VISTA (CNS) - A San Diego County man accused of robbing banks and having the largest cache of homemade explosive compounds ever found in one spot on U.S. soil was ordered by a judge Monday to remain in custody on $5 million bail.

George Djura Jakubec, 54, pleaded not guilty to 12 felony counts of possessing destructive devices and 14 counts of possessing ingredients to make destructive devices, along with two bank robbery charges.

Deputy District Attorney Terri Perez told Judge Marshall Hockett that after a gardener was injured in an explosion at Jakubec's unincorporated Escondido home last week, a large amount of hexamethylene triperoxide diamine, or HMTD, was discovered.

Investigators with the FBI, Bureau of Alcohol, Tobacco and Firearms and San Diego County Sheriff's Department also came across other explosive compounds known by the acronyms of ETN and PETN, the prosecutor said.

She said 13 unfilled grenades were also found at the house, along with the explosives to put in them and unspecified forms of shrapnel.

The discovery of what she called "a bomb factory" amounted to "the largest quantity of these types of homemade explosives at one place in the United States," Perez said.

The explosive materials brought together by Serbian native were all "volatile" and "a huge danger to officers and the public," Perez said. There was also evidence that he had been traveling to Mexico, she said without elaborating.

The prosecutor said the intentions of Jakubec, a naturalized U.S. citizen, are still being investigated.

The gardener, 49-year-old Mario Garcia of Fallbrook, suffered injuries to his left eye and left arm when he inadvertently stepped on explosive material that had fallen to the ground last Thursday in the 1900 block of Via Scott.
=-=-=
Parts of the exercise »
A - In the news report on the explosives case, restate the paragraph beginning "Deputy District Attorney Terri Perez told Judge Marshall Hockett" as a short bulleted list, keeping its main facts.
B - Answer these questions using the news report on the explosives case:
(i) How old is George Djura Jakubec?
(ii) How many unfilled grenades were found at the house?
(iii) Where is the gardener, Mario Garcia, from?

(Saved data entries)
=-=-=
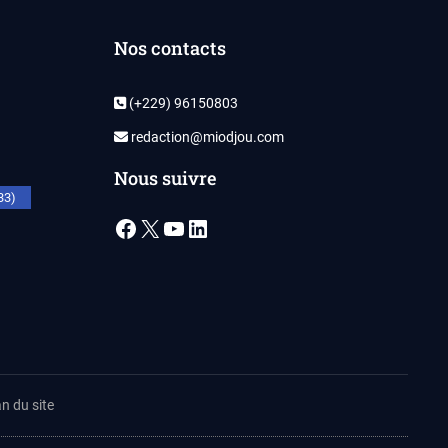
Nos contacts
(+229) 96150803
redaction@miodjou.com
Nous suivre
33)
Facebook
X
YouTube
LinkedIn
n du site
=-=-=
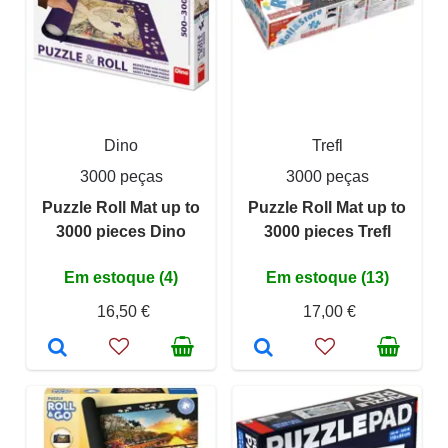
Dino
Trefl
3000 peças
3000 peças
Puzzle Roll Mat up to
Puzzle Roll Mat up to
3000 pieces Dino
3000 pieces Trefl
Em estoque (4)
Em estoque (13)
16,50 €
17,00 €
=-=-=
Answers to the tasks »
A -
- Deputy District Attorney Terri Perez addressed Judge Marshall Hockett.
- Last week, a gardener was injured in an explosion at Jakubec's home in unincorporated Escondido.
- After that explosion, a large amount of hexamethylene triperoxide diamine (HMTD) was discovered there.

B -
(i) 54
(ii) 13
(iii) Fallbrook